▸ **To do**: Check each line of the data for "ankle" and select those that have it.

(Stored items)
---+---

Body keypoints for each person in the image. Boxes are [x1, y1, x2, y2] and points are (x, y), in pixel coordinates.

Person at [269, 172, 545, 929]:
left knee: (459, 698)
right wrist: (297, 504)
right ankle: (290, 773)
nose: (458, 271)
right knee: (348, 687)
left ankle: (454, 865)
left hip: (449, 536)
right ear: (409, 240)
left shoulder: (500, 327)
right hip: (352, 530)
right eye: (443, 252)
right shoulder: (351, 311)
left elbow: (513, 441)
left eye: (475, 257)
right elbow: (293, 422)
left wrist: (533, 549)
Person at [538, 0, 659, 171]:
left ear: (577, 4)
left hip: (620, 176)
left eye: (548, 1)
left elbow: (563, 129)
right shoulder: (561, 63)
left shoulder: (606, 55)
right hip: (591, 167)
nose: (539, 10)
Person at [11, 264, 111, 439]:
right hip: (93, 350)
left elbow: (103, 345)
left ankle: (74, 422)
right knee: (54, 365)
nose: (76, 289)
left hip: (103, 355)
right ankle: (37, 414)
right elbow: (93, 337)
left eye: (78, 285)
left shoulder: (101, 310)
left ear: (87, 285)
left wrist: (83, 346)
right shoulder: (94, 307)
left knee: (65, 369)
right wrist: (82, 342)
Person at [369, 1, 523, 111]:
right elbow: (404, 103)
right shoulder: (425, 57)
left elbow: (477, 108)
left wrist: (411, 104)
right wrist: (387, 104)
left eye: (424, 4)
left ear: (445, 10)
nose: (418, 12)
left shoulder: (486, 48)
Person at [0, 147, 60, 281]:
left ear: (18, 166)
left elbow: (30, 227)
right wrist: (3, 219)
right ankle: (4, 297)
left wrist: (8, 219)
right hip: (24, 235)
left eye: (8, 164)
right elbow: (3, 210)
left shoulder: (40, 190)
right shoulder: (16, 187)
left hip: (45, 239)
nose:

---+---

▸ **Your solution**:
right ankle: (290, 773)
left ankle: (454, 865)
left ankle: (74, 422)
right ankle: (37, 414)
right ankle: (4, 297)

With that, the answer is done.